- **Text extracted from each page**
--*--
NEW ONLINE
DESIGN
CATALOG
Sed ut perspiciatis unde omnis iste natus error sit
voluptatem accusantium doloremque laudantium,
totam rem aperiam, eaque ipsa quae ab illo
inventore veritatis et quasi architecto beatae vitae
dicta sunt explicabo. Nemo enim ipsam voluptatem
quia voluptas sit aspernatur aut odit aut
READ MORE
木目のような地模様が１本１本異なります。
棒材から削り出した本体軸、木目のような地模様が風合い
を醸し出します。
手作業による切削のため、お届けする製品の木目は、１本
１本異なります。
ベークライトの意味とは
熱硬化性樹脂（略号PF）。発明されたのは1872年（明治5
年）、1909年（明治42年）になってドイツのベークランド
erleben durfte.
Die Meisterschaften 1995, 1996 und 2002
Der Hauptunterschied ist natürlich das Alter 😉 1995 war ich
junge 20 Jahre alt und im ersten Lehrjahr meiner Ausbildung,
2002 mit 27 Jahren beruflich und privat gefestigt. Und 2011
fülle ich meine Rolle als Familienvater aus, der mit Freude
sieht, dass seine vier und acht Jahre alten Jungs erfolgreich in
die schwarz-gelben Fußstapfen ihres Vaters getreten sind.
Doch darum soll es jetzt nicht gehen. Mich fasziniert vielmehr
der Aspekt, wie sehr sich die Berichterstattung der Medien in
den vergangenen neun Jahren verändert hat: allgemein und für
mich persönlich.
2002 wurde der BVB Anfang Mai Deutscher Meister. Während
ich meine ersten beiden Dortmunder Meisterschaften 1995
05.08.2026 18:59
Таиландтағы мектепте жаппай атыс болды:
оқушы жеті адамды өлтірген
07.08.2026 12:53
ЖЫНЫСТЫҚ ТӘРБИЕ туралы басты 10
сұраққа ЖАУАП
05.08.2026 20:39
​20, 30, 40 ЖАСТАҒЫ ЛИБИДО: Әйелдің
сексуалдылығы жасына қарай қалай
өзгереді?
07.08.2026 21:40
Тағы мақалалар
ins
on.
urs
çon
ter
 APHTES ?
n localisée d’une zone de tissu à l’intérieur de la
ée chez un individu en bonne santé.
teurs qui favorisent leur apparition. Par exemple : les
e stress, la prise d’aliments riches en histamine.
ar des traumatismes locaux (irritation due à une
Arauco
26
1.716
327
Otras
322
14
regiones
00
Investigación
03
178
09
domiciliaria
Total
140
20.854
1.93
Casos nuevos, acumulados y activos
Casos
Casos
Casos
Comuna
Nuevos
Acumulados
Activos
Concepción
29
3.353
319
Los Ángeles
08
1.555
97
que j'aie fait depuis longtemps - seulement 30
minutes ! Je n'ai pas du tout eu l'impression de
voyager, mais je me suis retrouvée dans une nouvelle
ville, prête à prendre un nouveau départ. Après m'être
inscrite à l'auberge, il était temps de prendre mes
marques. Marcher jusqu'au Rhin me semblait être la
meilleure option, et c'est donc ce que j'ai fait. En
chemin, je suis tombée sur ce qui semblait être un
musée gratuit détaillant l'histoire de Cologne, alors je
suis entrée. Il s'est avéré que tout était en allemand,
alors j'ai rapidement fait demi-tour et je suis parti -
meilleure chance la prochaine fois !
--*--
Copy out every line from the start of the items down to the line containing "熱硬化性樹脂（略号PF）。発明されたのは1872年（明治5", including that line, changing nothing.

NEW ONLINE
DESIGN
CATALOG
Sed ut perspiciatis unde omnis iste natus error sit
voluptatem accusantium doloremque laudantium,
totam rem aperiam, eaque ipsa quae ab illo
inventore veritatis et quasi architecto beatae vitae
dicta sunt explicabo. Nemo enim ipsam voluptatem
quia voluptas sit aspernatur aut odit aut
READ MORE
木目のような地模様が１本１本異なります。
棒材から削り出した本体軸、木目のような地模様が風合い
を醸し出します。
手作業による切削のため、お届けする製品の木目は、１本
１本異なります。
ベークライトの意味とは
熱硬化性樹脂（略号PF）。発明されたのは1872年（明治5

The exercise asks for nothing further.